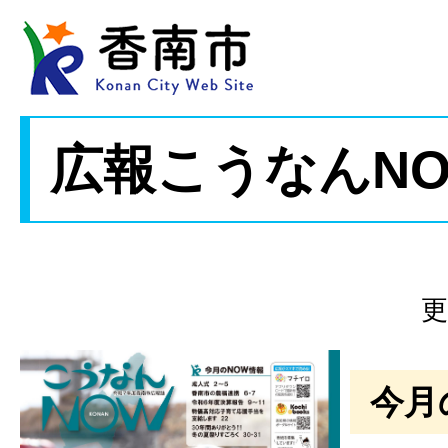
広報こうなんNO
更
今月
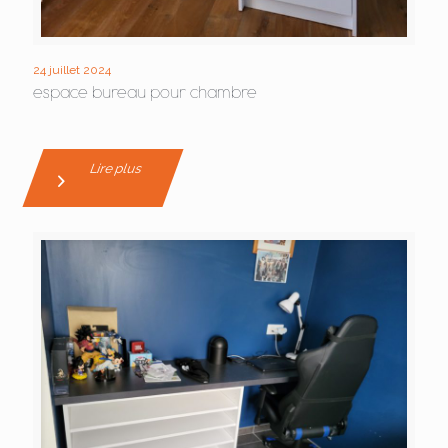
24 juillet 2024
espace bureau pour chambre
Lire plus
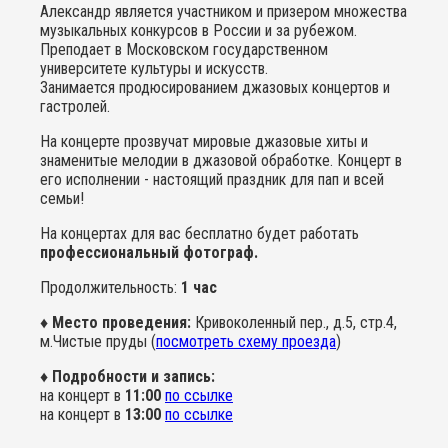
Александр является участником и призером множества
музыкальных конкурсов в России и за рубежом.
Преподает в Московском государственном
университете культуры и искусств.
Занимается продюсированием джазовых концертов и
гастролей.
На концерте прозвучат мировые джазовые хиты и
знаменитые мелодии в джазовой обработке. Концерт в
его исполнении - настоящий праздник для пап и всей
семьи!
На концертах для вас бесплатно будет работать
профессиональный фотограф.
Продолжительность:
1 час
♦ Место проведения:
Кривоколенный пер., д.5, стр.4,
м.Чистые пруды (
посмотреть схему проезда
)
♦ Подробности и запись:
на концерт в
11:00
по ссылке
на концерт в
13:00
по ссылке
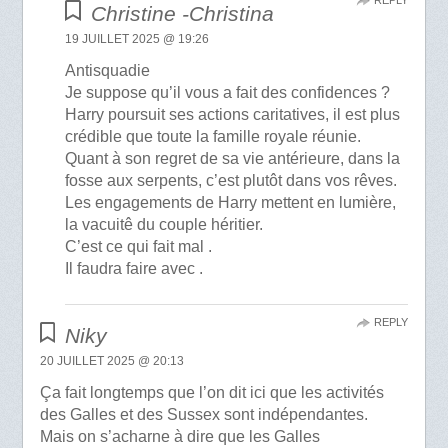
REPLY
Christine -Christina
19 JUILLET 2025 @ 19:26
Antisquadie
Je suppose qu’il vous a fait des confidences ?
Harry poursuit ses actions caritatives, il est plus
crédible que toute la famille royale réunie.
Quant à son regret de sa vie antérieure, dans la
fosse aux serpents, c’est plutôt dans vos rêves.
Les engagements de Harry mettent en lumière,
la vacuitê du couple héritier.
C’est ce qui fait mal .
Il faudra faire avec .
REPLY
Niky
20 JUILLET 2025 @ 20:13
Ça fait longtemps que l’on dit ici que les activités
des Galles et des Sussex sont indépendantes.
Mais on s’acharne à dire que les Galles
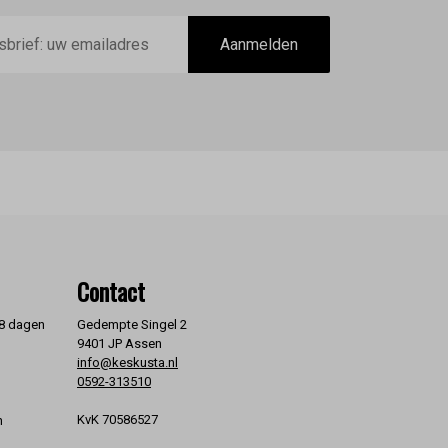
Aanmelden
Contact
 8 dagen
Gedempte Singel 2
9401 JP Assen
info@keskusta.nl
0592-313510
KvK 70586527
n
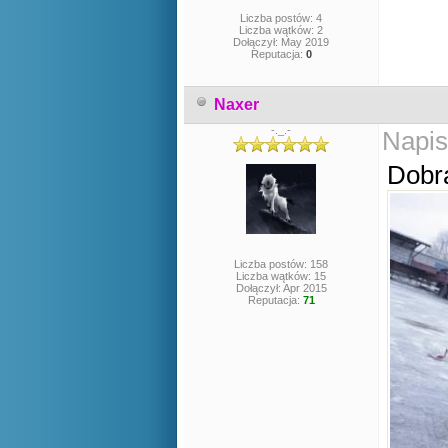
Liczba postów: 4
Liczba wątków: 2
Dołączył: May 2019
Reputacja:
0
Naxer
-._.-
Napis
Dobra
Liczba postów: 158
Liczba wątków: 15
Dołączył: Apr 2015
Reputacja:
71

--*--

With the pictures set aside, write out the whole listing exactly.

広報こうなんNO
更
今月
24 juillet 2024
espace bureau pour chambre
Lire plus
Александр является участником и призером множества
музыкальных конкурсов в России и за рубежом.
Преподает в Московском государственном
университете культуры и искусств.
Занимается продюсированием джазовых концертов и
гастролей.
На концерте прозвучат мировые джазовые хиты и
знаменитые мелодии в джазовой обработке. Концерт в
его исполнении - настоящий праздник для пап и всей
семьи!
На концертах для вас бесплатно будет работать
профессиональный фотограф.
Продолжительность:
1 час
♦ Место проведения:
Кривоколенный пер., д.5, стр.4,
м.Чистые пруды (
посмотреть схему проезда
)
♦ Подробности и запись:
на концерт в
11:00
по ссылке
на концерт в
13:00
по ссылке
REPLY
Christine -Christina
19 JUILLET 2025 @ 19:26
Antisquadie
Je suppose qu’il vous a fait des confidences ?
Harry poursuit ses actions caritatives, il est plus
crédible que toute la famille royale réunie.
Quant à son regret de sa vie antérieure, dans la
fosse aux serpents, c’est plutôt dans vos rêves.
Les engagements de Harry mettent en lumière,
la vacuitê du couple héritier.
C’est ce qui fait mal .
Il faudra faire avec .
REPLY
Niky
20 JUILLET 2025 @ 20:13
Ça fait longtemps que l’on dit ici que les activités
des Galles et des Sussex sont indépendantes.
Mais on s’acharne à dire que les Galles
Aanmelden
Contact
 8 dagen
Gedempte Singel 2
9401 JP Assen
info@keskusta.nl
0592-313510
KvK 70586527
n
Liczba postów: 4
Liczba wątków: 2
Dołączył: May 2019
Reputacja:
0
Naxer
-._.-
Napis
Dobra
Liczba postów: 158
Liczba wątków: 15
Dołączył: Apr 2015
Reputacja:
71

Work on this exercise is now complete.